Good luck on getting an answer from Martha on this one Marrier. I'm still waiting to hear from her about the petition fraud criminal investigation.

She is harder to find than Waldo when she doesn't want to be found. I'll forward her you article though. Great reporting like always. ;)

Ryan Adams said...

Stuff like this annoys me to no end. Corruption really can be a devestation upon society; if people can't trust their government, government just doesn't work. There are countless examples of it around the world. Obviously, because there's corruption in the Boston police force, that doesn't mean we're about to fall apart at the seams... but a little constant vigilance doesn't hurt.

Mass Marrier said...

Lots of disturbing stuff around with both the AG and cops -- I agree. I keep watching those P'town cops-clearing-cops in beatings too.

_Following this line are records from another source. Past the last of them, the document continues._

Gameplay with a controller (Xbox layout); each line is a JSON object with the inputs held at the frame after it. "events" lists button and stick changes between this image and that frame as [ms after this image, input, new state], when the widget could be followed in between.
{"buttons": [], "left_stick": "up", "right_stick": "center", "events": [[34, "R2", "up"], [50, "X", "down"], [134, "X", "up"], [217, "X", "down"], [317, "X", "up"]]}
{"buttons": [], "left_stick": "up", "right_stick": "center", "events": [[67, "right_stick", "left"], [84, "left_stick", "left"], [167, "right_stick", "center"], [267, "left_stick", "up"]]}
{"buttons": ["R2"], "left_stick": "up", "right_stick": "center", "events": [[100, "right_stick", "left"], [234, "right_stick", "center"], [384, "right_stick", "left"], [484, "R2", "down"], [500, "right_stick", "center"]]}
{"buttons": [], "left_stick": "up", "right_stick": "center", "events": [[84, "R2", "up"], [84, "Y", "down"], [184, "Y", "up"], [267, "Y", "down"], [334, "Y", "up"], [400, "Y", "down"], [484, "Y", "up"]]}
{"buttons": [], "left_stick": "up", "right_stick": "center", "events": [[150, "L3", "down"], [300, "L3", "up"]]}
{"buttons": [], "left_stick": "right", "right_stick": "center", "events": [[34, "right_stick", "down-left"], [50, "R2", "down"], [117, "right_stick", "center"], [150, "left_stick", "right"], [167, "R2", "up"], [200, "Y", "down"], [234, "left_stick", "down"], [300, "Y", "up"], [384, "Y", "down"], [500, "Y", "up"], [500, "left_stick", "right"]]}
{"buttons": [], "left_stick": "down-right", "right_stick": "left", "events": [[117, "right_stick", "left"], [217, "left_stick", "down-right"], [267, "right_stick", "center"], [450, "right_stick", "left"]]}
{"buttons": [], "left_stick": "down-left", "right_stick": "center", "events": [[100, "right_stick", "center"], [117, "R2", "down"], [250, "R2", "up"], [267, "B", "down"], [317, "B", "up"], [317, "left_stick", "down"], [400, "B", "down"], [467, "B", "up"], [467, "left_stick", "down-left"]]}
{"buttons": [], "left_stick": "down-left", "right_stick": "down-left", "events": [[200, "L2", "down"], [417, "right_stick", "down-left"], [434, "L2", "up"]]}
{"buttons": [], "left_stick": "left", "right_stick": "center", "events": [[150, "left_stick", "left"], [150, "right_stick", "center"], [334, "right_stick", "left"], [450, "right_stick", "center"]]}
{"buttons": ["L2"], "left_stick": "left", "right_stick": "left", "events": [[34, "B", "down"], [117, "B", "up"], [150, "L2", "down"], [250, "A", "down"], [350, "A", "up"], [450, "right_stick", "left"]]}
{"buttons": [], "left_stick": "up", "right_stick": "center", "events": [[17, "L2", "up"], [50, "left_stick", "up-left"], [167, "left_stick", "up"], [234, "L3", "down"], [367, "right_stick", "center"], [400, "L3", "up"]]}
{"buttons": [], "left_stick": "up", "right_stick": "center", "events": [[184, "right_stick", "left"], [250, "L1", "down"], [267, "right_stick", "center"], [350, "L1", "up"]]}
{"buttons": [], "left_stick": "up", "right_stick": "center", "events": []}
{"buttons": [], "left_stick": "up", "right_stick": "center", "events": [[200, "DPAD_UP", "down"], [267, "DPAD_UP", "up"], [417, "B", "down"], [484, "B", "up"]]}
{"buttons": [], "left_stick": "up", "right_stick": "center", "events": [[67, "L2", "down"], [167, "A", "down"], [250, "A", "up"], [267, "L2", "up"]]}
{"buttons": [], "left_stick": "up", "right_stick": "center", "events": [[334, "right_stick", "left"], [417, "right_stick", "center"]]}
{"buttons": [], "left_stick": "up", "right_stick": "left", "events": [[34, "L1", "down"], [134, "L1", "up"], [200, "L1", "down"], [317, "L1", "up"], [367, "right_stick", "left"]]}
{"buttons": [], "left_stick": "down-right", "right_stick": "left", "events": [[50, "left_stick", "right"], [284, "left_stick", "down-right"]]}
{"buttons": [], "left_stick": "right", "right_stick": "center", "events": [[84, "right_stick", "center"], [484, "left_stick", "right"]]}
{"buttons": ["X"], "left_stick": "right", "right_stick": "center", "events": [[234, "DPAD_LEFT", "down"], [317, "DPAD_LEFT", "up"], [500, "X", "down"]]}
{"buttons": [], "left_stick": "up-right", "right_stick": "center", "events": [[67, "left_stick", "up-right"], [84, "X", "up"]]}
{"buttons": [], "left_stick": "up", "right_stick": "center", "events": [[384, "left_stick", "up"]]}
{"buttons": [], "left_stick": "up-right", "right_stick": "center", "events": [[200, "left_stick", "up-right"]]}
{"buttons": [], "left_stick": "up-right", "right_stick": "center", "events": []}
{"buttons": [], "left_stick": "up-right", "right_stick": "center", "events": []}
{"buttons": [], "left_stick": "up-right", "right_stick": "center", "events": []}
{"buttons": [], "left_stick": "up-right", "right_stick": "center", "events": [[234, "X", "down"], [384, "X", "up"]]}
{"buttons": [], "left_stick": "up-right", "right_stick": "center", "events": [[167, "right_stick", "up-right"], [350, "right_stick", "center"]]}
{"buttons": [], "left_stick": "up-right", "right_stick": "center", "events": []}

Now too the MFI and others are lobbying the legislature to keep from getting any restrictions on their petition gathering and other aspects of initiatives.

What is this place, the Wild Wild East?

SpecialBeatService said...

I have no opinion whether Stephen Benanti's conclusions are correct or not in this particular case but I would question any opinion he has which is critical of his former employer, the Massachusetts State Police. His testimony as a paid expert at trial that the official findings of the State Police Accident Reconstruction Unit were wrong while he was Commander of the Unit resulted in a new trial after the trial judge found his involvement in the trial both "extraordinary and troubling." He was almost immediately transferred out of the Unit and retired shortly thereafter. Since that time, he seems to always find that the State Police Accident Reconstruction investigation was wrong when he testifies as a paid expert in the 100 cases he is retained on per year.